We compared 298 out-of-school youth, ages 15 to 21, with comparable 504 young people who attended secondary schools constructed and supported under Mercy Corps’s USAID-funded Somali Youth Learners Initiative program. Given the sensitive topic, we used cutting-edge survey methods to get young people to more truthfully answer questions about whether they were involved in or supported violence.

We were surprised by the results.

Formal education did indeed reduce the likelihood — by 16 percent — that young people would themselves get involved in violence. However, it increased support for political violence by 11 percent. In other words, secondary school youth were more likely than out-of-school youth to think that a political cause justified the use of violence. More education may actually increase support for violent extremism.

Digging deeper, we realized that under certain conditions, education can heighten the frustrations that lead to support for political violence. For example, in Somaliland, young people in formal education were less optimistic about their employment prospects — and they were more likely to believe that the government was not doing enough to provide education.

Violent groups may exploit this dissatisfaction and pessimism to gain young people’s support.

So how can governments (like the new one in Somalia) discourage violent extremism?

Our research offers some clues. In addition to improving access to formal secondary education, Mercy Corps’s program helped young people get involved in civic activities like community service campaigns, including beautifying their schools and organizing events to raise awareness about pressing issues facing youth, such as illegal migration.
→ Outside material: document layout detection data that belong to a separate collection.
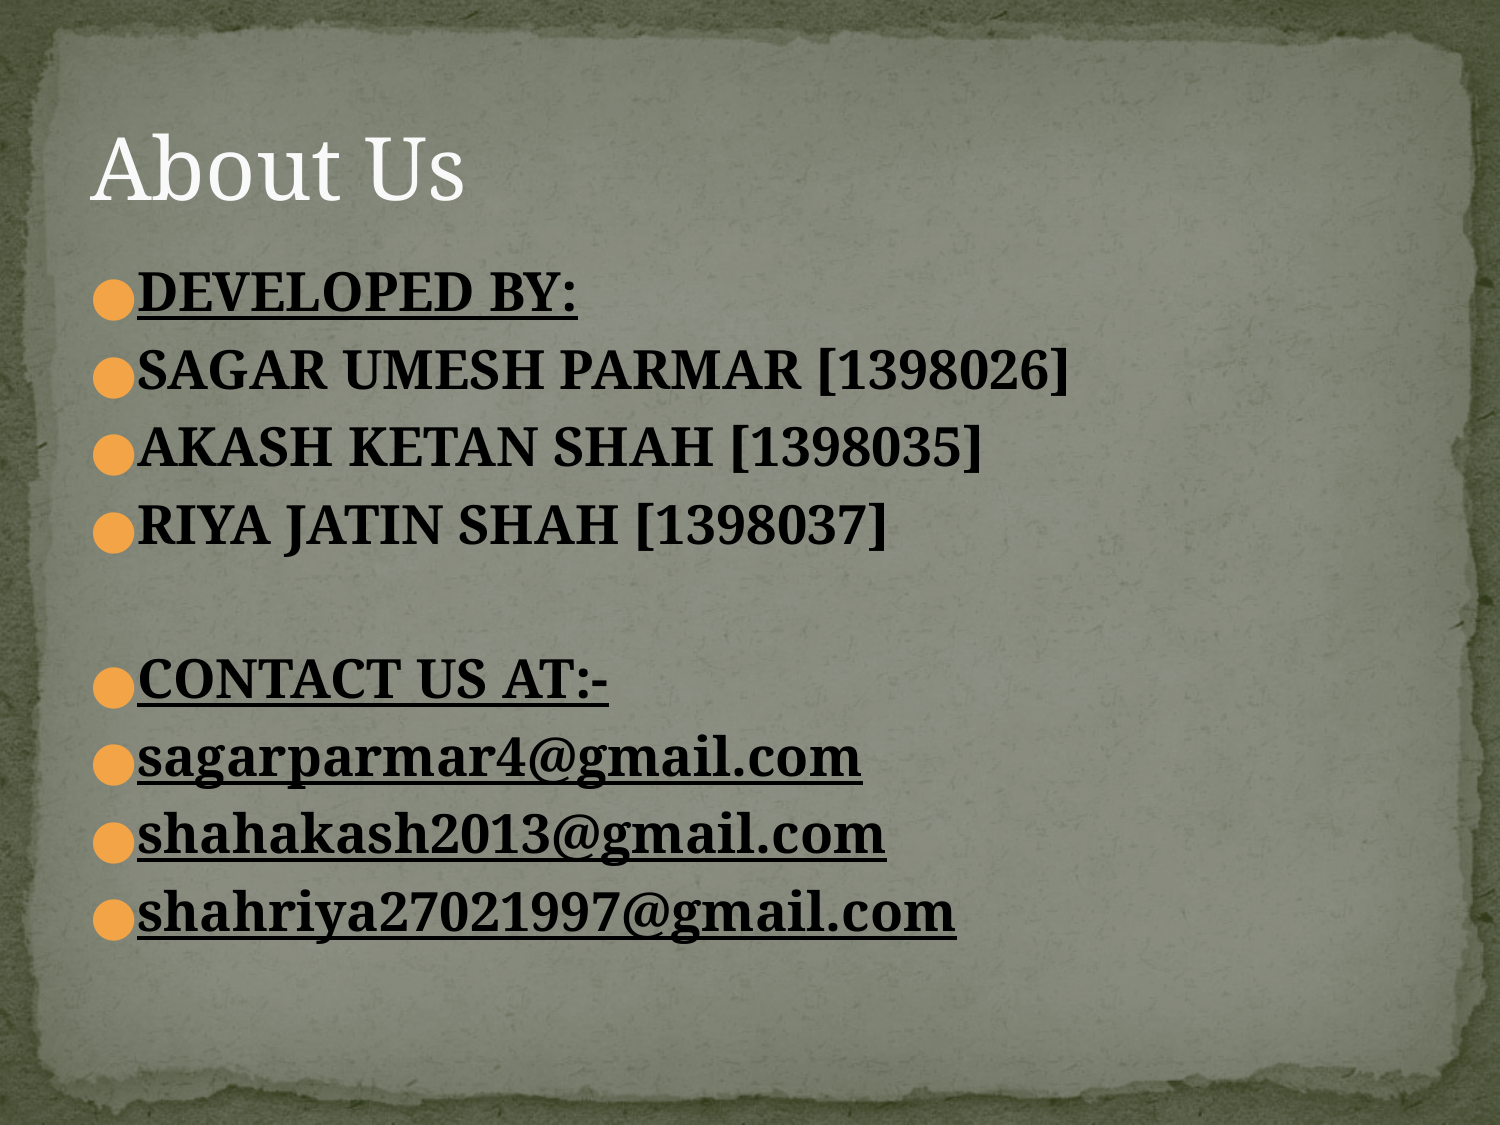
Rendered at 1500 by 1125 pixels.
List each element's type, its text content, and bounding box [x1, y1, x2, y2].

title About Us [75, 24, 1425, 225]
list DEVELOPED BY: SAGAR UMESH PARMAR [1398026] AKASH KETAN SHAH [1398035] RIYA JATIN SHAH [1398037] CONTACT US AT:- sagarparmar4@gmail.com shahakash2013@gmail.com shahriya27021997@gmail.com [75, 249, 1425, 1000]
picture [0, 0, 1500, 1125]
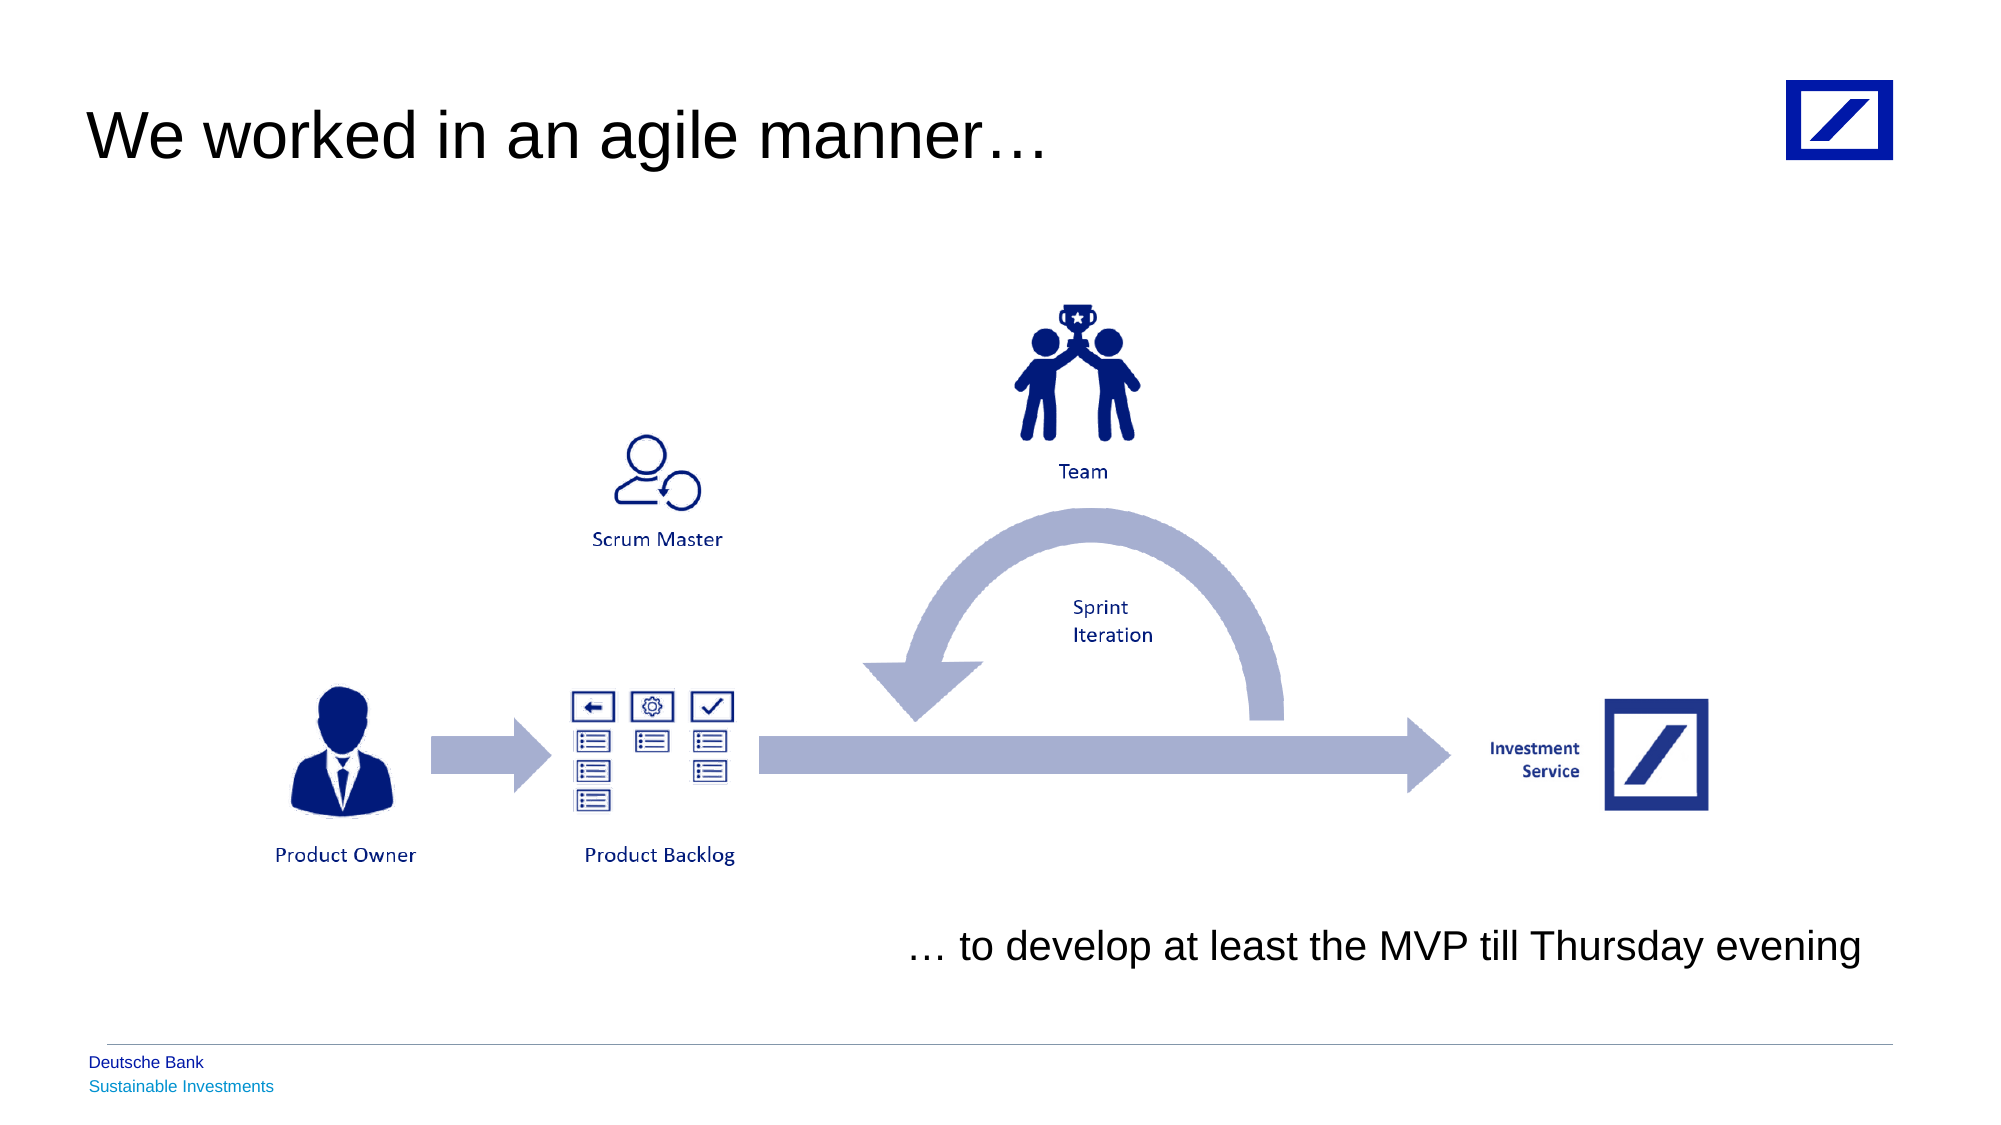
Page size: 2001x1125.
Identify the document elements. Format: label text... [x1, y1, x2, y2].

picture [259, 295, 1710, 883]
text_box … to develop at least the MVP till Thursday evening [891, 911, 1977, 977]
text_box We worked in an agile manner… [71, 84, 1142, 180]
That combination — education plus civic engagement opportunities — had a striking effect: Among this group of 242 young people, both participation and support for political violence dropped by 13 percent and 20 percent, respectively.

Why? Our survey revealed that having both education and a chance to get involved gave young people a sense of agency — along with an increased belief that nonviolent actions could achieve change. For example, young people in the education/civic engagement program were 15 percent more likely than young people who were neither in school nor involved in civic engagement activities to believe they could make a positive difference in their communities.

Education is important, but it is just the first step. What matters to young people is not just having a chance to learn but also being able to use what they learn to influence their lives, their communities and their nation. They want to know that they can be active, productive citizens who make a meaningful difference to their world.

Our results may have far-reaching and significant policy implications. Education isn’t enough. Education plus opportunity is what’s needed.